====== Extracted entries ======

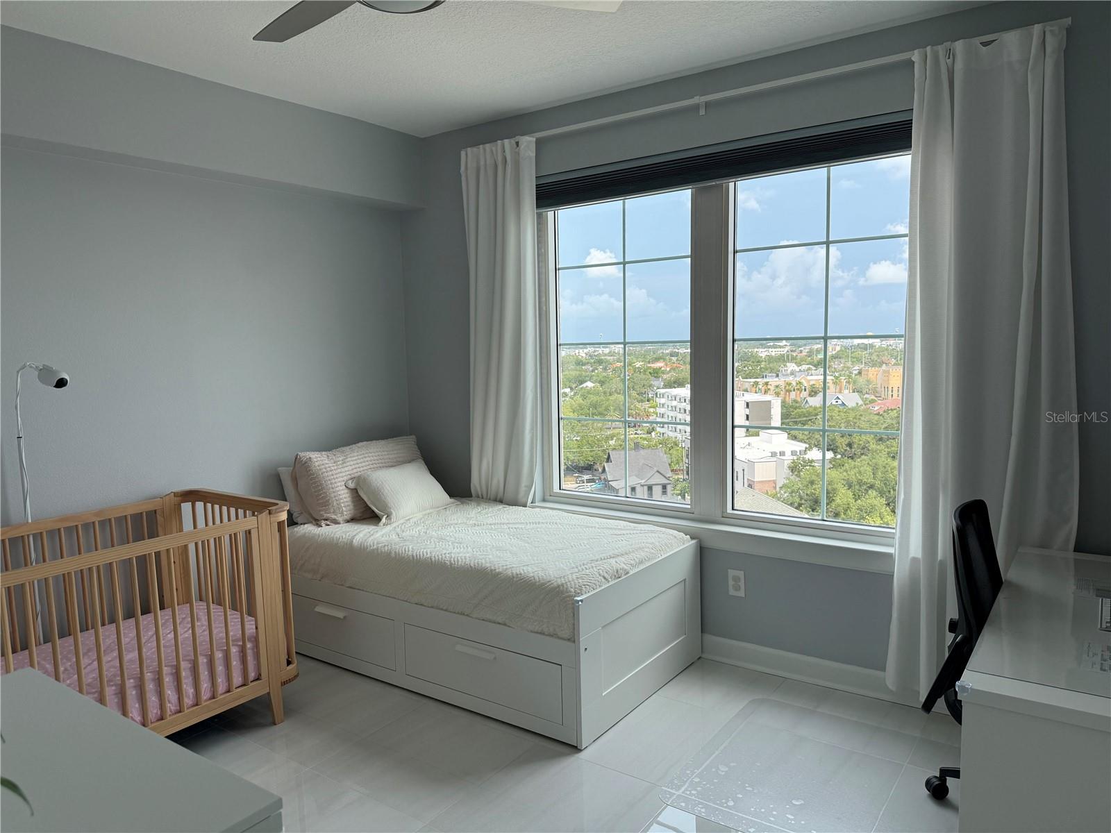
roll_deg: +1.1
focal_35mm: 24
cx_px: 556
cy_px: 416
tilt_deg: -5.0
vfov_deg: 56.8
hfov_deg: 71.6
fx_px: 770
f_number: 1.78
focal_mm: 6.76
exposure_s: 1/979
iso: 100
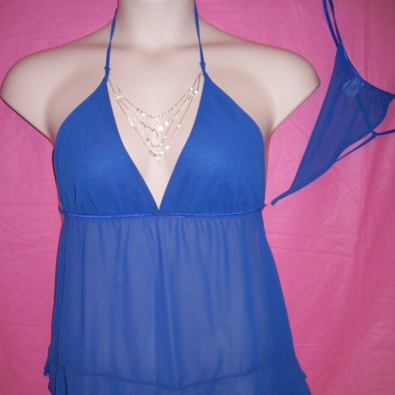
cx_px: 195
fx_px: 555
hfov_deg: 39.2
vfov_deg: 39.0
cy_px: 236
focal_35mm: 43
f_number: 2.7
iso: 80
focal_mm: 6
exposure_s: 1/64
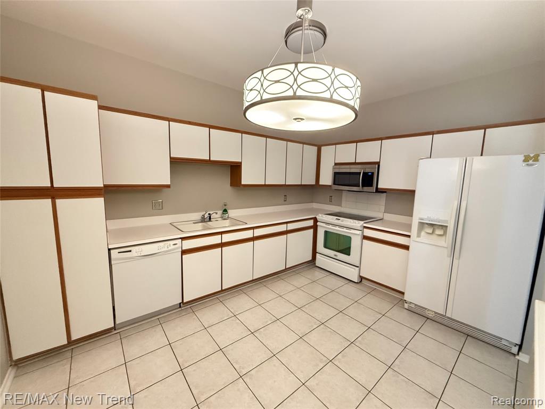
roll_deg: -1.6
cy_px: 204
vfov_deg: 85.7
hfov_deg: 102.1
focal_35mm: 14
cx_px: 272
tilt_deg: -6.2
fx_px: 220
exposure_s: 1/60
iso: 800
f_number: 2.2
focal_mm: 2.22
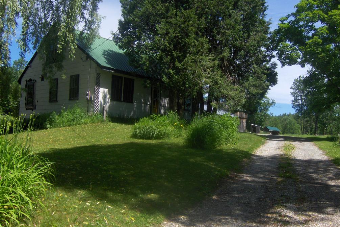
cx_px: 168
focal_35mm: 37
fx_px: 350
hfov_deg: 51.9
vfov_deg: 35.9
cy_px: 121
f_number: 3.5
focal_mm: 7.5
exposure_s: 1/885
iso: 100
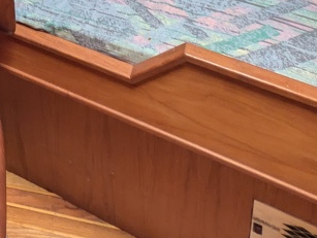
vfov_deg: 15.8
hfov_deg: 30.8
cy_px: -309
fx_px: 513
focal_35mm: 56
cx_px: -28
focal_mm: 2.02
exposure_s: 1/182
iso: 42
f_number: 1.7
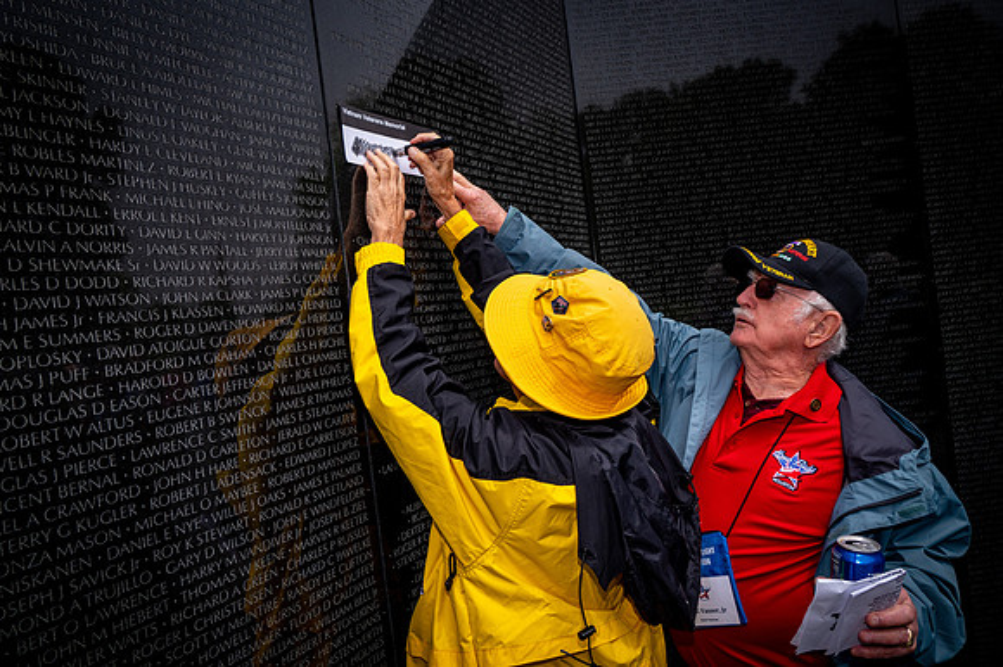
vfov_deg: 53.1
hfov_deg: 73.8
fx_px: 668
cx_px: 502
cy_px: 334
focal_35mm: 24
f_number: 8
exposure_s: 1/640
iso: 320
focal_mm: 24
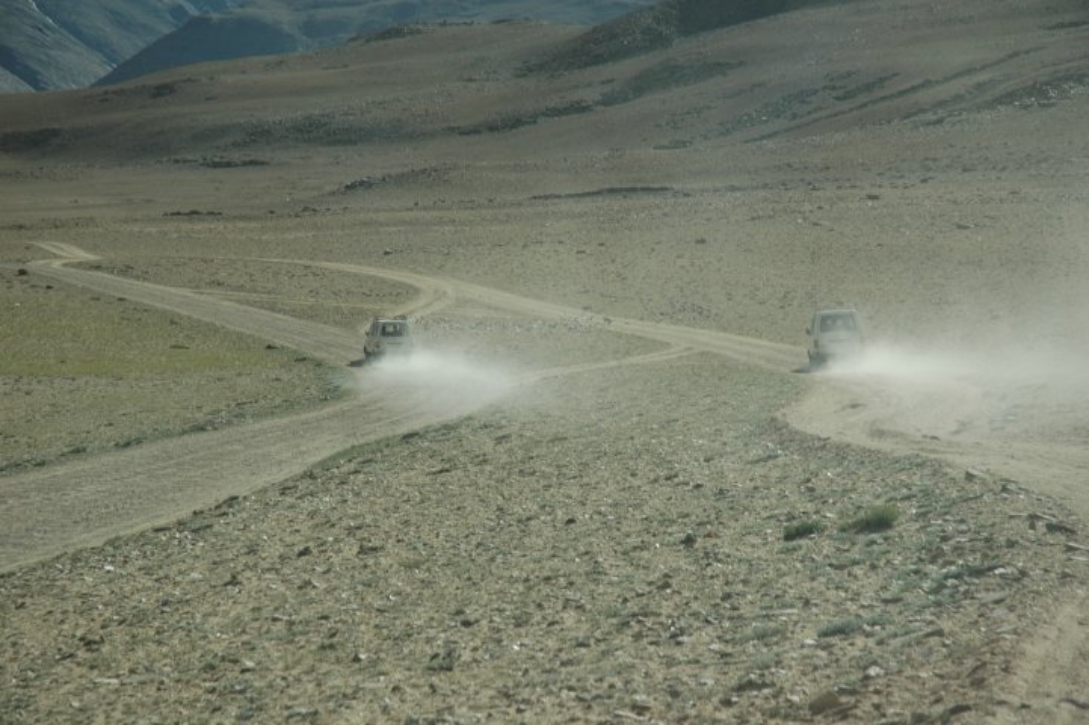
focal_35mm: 105
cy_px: 362
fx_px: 3175
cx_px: 544
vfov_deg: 13.0
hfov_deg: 19.5
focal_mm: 70
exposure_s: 1/1000
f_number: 6.3
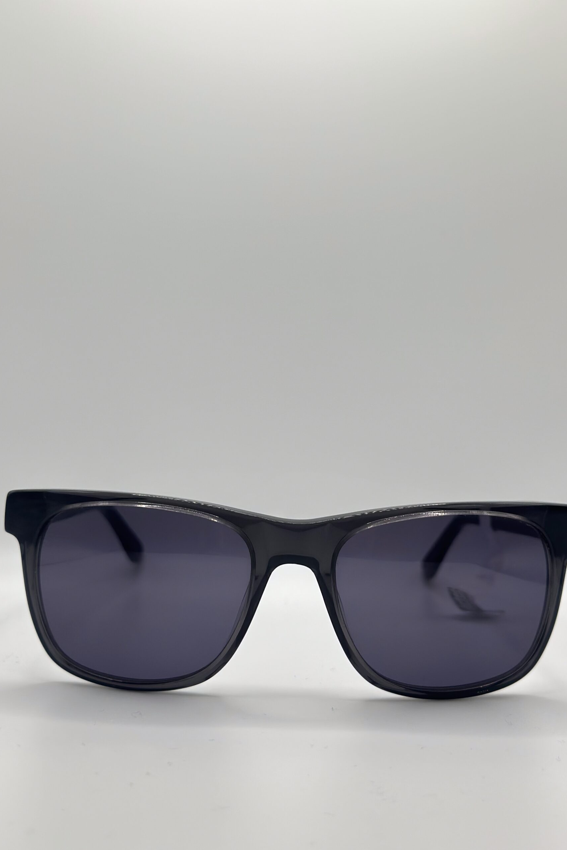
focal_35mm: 50
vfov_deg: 39.6
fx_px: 1181
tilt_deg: -7.5
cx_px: 295
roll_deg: -1.2
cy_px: 425
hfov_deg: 27.0
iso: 80
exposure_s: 1/729
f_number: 1.78
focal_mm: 6.86
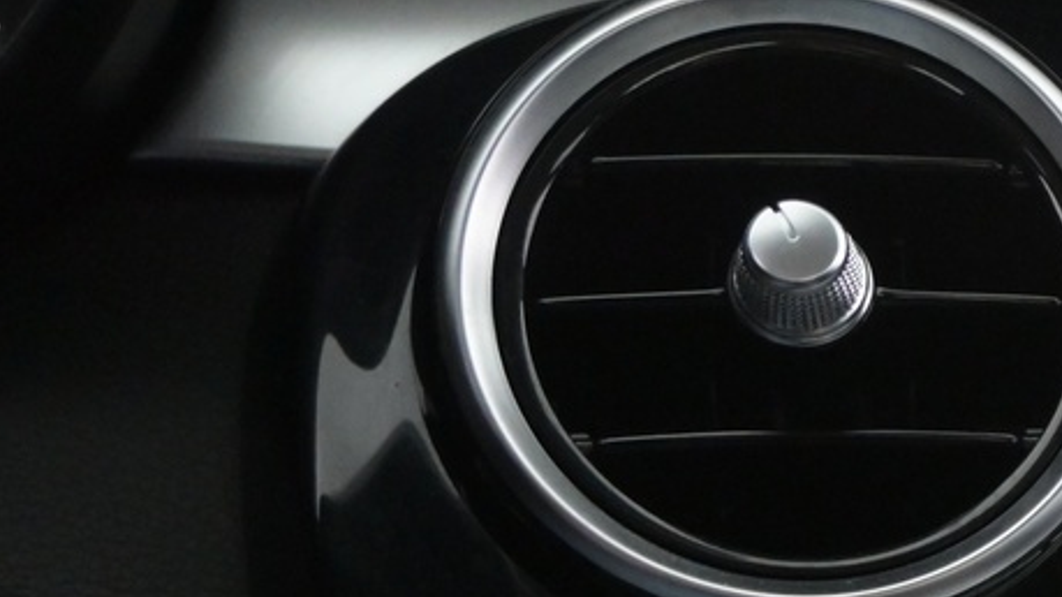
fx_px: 3203
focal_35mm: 114
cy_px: 949
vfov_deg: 10.2
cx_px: 1689
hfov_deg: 16.7
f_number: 3.8
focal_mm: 20.5
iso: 2500
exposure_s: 1/40
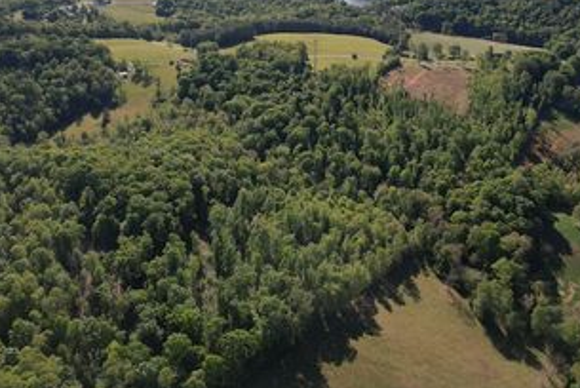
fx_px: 500
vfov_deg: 41.9
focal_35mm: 31
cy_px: 130
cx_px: 281
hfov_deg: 60.2
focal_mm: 8.38
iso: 100
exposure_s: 1/400
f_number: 2.8
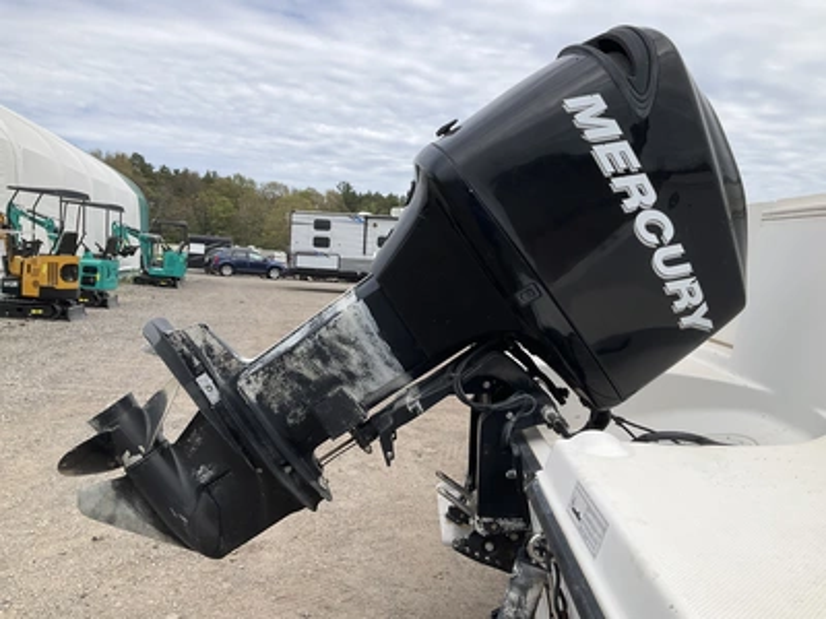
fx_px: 692
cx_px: 413
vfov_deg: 48.2
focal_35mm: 29
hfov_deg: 61.7
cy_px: 310
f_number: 1.8
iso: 25
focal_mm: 3
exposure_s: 1/1912
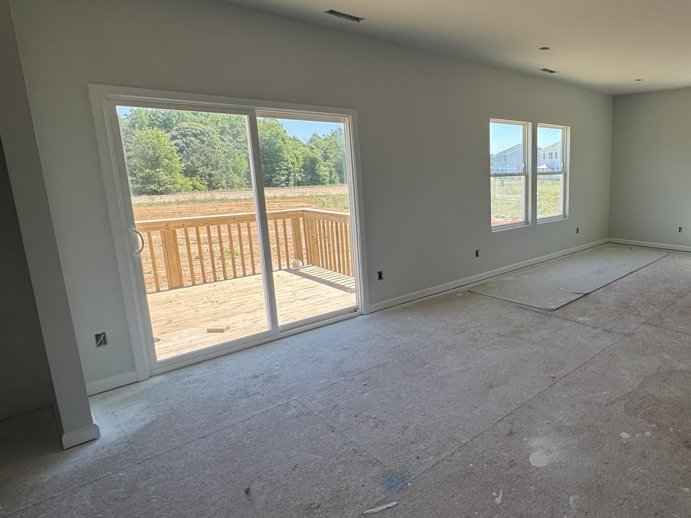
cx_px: 507
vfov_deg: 61.1
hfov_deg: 71.8
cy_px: 245
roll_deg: +0.0
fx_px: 439
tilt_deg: -11.6
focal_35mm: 22
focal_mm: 2.22
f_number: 2.2
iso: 40
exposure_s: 1/222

======

* **Work required**:
The required output is an exact copy of the lines from the start of the material above through the line containing "hfov_deg: 16.7", inclusive, with no pictures in it.

* **Response to the exercise**:
roll_deg: +1.1
focal_35mm: 24
cx_px: 556
cy_px: 416
tilt_deg: -5.0
vfov_deg: 56.8
hfov_deg: 71.6
fx_px: 770
f_number: 1.78
focal_mm: 6.76
exposure_s: 1/979
iso: 100
cx_px: 195
fx_px: 555
hfov_deg: 39.2
vfov_deg: 39.0
cy_px: 236
focal_35mm: 43
f_number: 2.7
iso: 80
focal_mm: 6
exposure_s: 1/64
roll_deg: -1.6
cy_px: 204
vfov_deg: 85.7
hfov_deg: 102.1
focal_35mm: 14
cx_px: 272
tilt_deg: -6.2
fx_px: 220
exposure_s: 1/60
iso: 800
f_number: 2.2
focal_mm: 2.22
cx_px: 168
focal_35mm: 37
fx_px: 350
hfov_deg: 51.9
vfov_deg: 35.9
cy_px: 121
f_number: 3.5
focal_mm: 7.5
exposure_s: 1/885
iso: 100
vfov_deg: 15.8
hfov_deg: 30.8
cy_px: -309
fx_px: 513
focal_35mm: 56
cx_px: -28
focal_mm: 2.02
exposure_s: 1/182
iso: 42
f_number: 1.7
vfov_deg: 53.1
hfov_deg: 73.8
fx_px: 668
cx_px: 502
cy_px: 334
focal_35mm: 24
f_number: 8
exposure_s: 1/640
iso: 320
focal_mm: 24
focal_35mm: 105
cy_px: 362
fx_px: 3175
cx_px: 544
vfov_deg: 13.0
hfov_deg: 19.5
focal_mm: 70
exposure_s: 1/1000
f_number: 6.3
focal_35mm: 50
vfov_deg: 39.6
fx_px: 1181
tilt_deg: -7.5
cx_px: 295
roll_deg: -1.2
cy_px: 425
hfov_deg: 27.0
iso: 80
exposure_s: 1/729
f_number: 1.78
focal_mm: 6.86
fx_px: 3203
focal_35mm: 114
cy_px: 949
vfov_deg: 10.2
cx_px: 1689
hfov_deg: 16.7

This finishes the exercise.